An exact copy of the records is needed; please leave the images out.

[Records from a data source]
--------------------------------

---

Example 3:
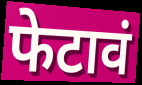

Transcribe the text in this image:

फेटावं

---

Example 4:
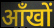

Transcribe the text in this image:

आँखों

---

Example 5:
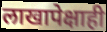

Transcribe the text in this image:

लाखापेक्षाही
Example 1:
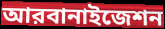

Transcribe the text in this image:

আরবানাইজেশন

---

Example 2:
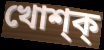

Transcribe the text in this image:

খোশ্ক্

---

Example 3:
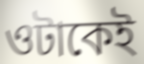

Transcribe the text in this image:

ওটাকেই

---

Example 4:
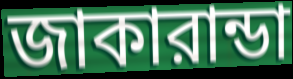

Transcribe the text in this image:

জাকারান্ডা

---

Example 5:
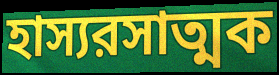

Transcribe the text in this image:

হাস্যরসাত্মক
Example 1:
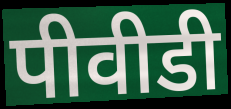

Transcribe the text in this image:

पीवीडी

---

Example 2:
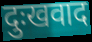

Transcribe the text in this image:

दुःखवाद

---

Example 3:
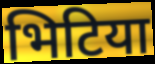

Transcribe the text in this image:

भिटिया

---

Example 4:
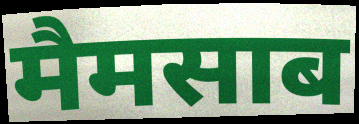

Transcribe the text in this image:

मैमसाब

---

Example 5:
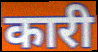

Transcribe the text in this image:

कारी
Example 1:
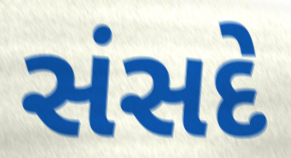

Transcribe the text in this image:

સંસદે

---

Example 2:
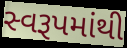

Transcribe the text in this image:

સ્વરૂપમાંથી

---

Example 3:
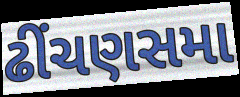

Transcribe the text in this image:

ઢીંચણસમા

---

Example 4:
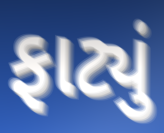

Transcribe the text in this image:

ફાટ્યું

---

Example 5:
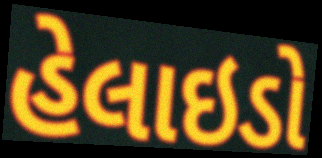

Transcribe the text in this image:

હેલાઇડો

--------------------------------

WRITTEN SOLUTION:
---

Example 3:

Transcribe the text in this image:

फेटावं

---

Example 4:

Transcribe the text in this image:

आँखों

---

Example 5:

Transcribe the text in this image:

लाखापेक्षाही
Example 1:

Transcribe the text in this image:

আরবানাইজেশন

---

Example 2:

Transcribe the text in this image:

খোশ্ক্

---

Example 3:

Transcribe the text in this image:

ওটাকেই

---

Example 4:

Transcribe the text in this image:

জাকারান্ডা

---

Example 5:

Transcribe the text in this image:

হাস্যরসাত্মক
Example 1:

Transcribe the text in this image:

पीवीडी

---

Example 2:

Transcribe the text in this image:

दुःखवाद

---

Example 3:

Transcribe the text in this image:

भिटिया

---

Example 4:

Transcribe the text in this image:

मैमसाब

---

Example 5:

Transcribe the text in this image:

कारी
Example 1:

Transcribe the text in this image:

સંસદે

---

Example 2:

Transcribe the text in this image:

સ્વરૂપમાંથી

---

Example 3:

Transcribe the text in this image:

ઢીંચણસમા

---

Example 4:

Transcribe the text in this image:

ફાટ્યું

---

Example 5:

Transcribe the text in this image:

હેલાઇડો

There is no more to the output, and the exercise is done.